王都の二人

 フランメ王国の首都リードブルム。そこにあるとある建物の中を二人の女性が歩いていた。


 建物の中を歩く女性達は、二人とも十代後半くらいで青を基調とした軍服の様な服を着ており、更には服の上からでも分かるくらいスタイルがよいと幾つか共通点があったが、顔立ちの印象は正反対であった。


 二人の女性のうち前を歩く女性は、色素が薄くて銀色に見える金髪を腰まで垂らし、肌は健康的な小麦色に焼けており、大きな青色の瞳からは何か面白い事がないかを常に探している好奇心の光が見えた。


 そして後ろを歩く女性は、光を反射して輝く見事な金髪を短く切り揃え、肌はまるで雪のように白く、その瞳は余計な物を映さずただ目の前を歩く女性の背中だけを見ている。

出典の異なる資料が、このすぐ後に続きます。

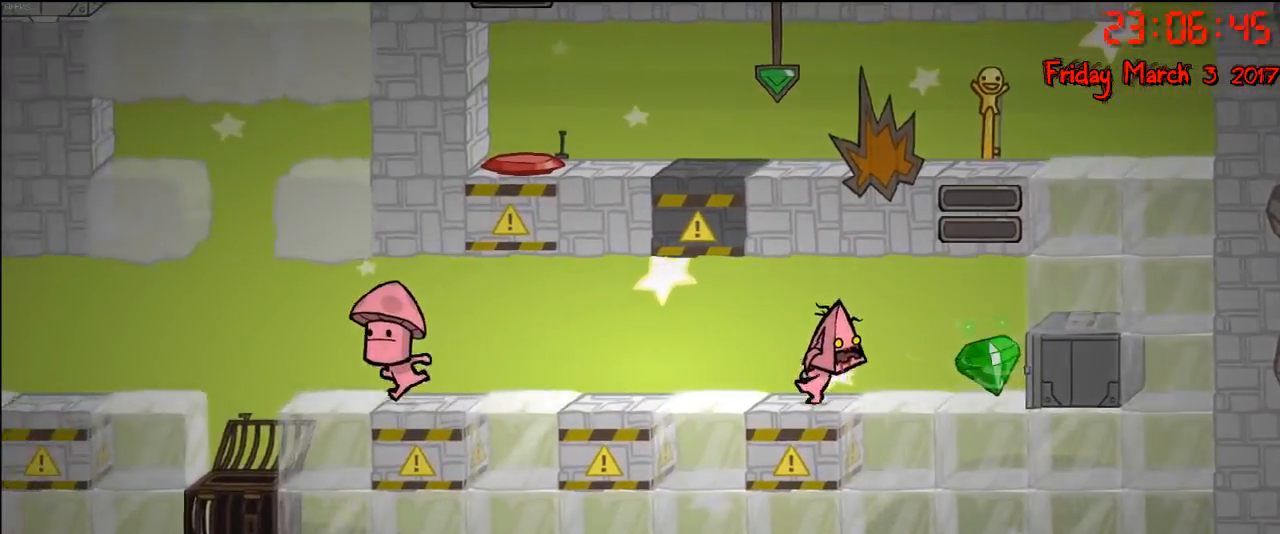
{"buttons": [], "left_stick": "down-right", "right_stick": "center", "events": [[300, "left_stick", "down-right"]]}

 前を歩く女性が「動」だとすれば後ろを歩く女性は「静」。


 正反対の印象を持つ二人の女性がしばらく建物の中を歩いていると、前を歩く女性が歩きながら後ろの女性に振り向いた。


「ごめんね、アイリーン? わざわざついてきてもらって」


 声をかけられた後ろを歩く金髪の女性、アイリーンは小さく首を横に振って真面目な口調で答える。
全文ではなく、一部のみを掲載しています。